Russian chemist Dmitry Ivanovich Mendeleyev and German physicist Julius Lothar Meyer independently developed the periodic law of the chemical elements at about the same time in the late 19th century. Mendeleyev is generally credited with the findings, because he established the periodic law in 1869, and Meyer established this chemical law in 1870. Both discovered that arranging the elements in order of increasing atomic mass produced a table of chemical properties and reactivity patterns that were regularly repeated. This phenomenon—known as the periodic law—is most often represented in the periodic table of the elements (see Atom).




A. Elements

Hydrogen, oxygen, chlorine, sodium, and iron are examples of elements. Elements cannot be resolved into simpler substances by ordinary heat, light, electricity, or attack by other substances. To say that elements can never be broken down would not be accurate, but breaking them down takes millions of times more energy than can be applied by ordinary means. It requires either special equipment, such as a particle accelerator, or temperatures like those in the interior of the sun. An element can therefore be defined as a substance that cannot be broken down into simpler substances by ordinary means.
Ninety elements are known to occur in nature, and 22 more have been made artificially. Out of this limited number of elements, all the millions of known substances are made.
Abbreviating the names of the elements is often convenient. For each element, a symbol has been chosen that consists of one or two letters. The symbols are derived from the names of the elements; for example, H stands for hydrogen, He for helium, C for carbon, and so on. The abbreviations are not always derived from the English names, however. The symbol Fe for iron comes from the Latin ferrum, and W for tungsten comes from the German wolfram. These symbols are internationally recognized and are used even by people whose native languages do not use the Roman alphabet, such as Russian and Japanese.


B . Compounds

Water Molecule
H - O-H

Water is an example of a compound. A water molecule consists of an oxygen atom and two hydrogen atoms.
Salt, water, iron rust, and rubber are examples of compounds. A compound is made up of elements, but it looks and behaves quite differently, as a rule, from any of its component elements. Iron rust, for example, does not look and feel like its components: oxygen gas and iron metal.

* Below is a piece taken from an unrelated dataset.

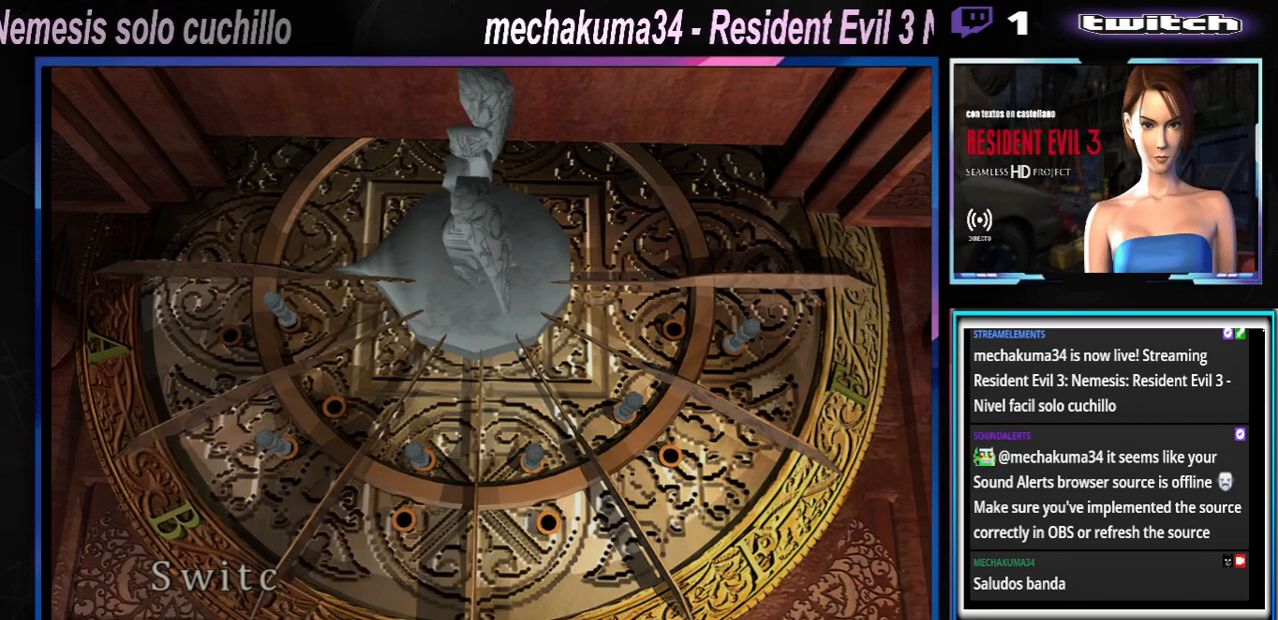
{"buttons": [], "left_stick": "center", "events": [[133, "A", "up"]]}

Some synthetic fabrics, with fibers made from coal, air, and water, do not feel at all like any of the components that make them up. This individuality of properties, as well as other qualities, distinguishes a compound from a simple mixture of the elements it contains. Another important characteristic of a compound is that the weight of each element in the compound always has a fixed, definite ratio to the weight of the other elements in the compound. For example, water always breaks down into 2.016 parts of hydrogen by weight to 16.000 parts of oxygen by weight, which is a ratio of about 1 to 8, regardless of whether the water came from the Mississippi River or the ice of Antarctica. In other words, a compound has a definite, invariable composition, always containing the same elements in the same proportions by weight; this is the law of definite proportions.

Many elements combine in more than one ratio, giving different compounds. In addition to forming water, hydrogen and oxygen also form hydrogen peroxide. Hydrogen peroxide has 2.016 parts of hydrogen to 32 parts of oxygen; that is, 1.008 parts of hydrogen to 16 parts of oxygen. Water, as stated above, has 2.016 parts of hydrogen to 16 parts of oxygen. The figure 2.016 is twice 1.008. This example illustrates the law of multiple proportions: When two elements combine to form more than one compound, the element whose mass varies combines with a fixed mass of the second element weights in a simple whole-number ratio such as 2:1, 3:1, or 3:2.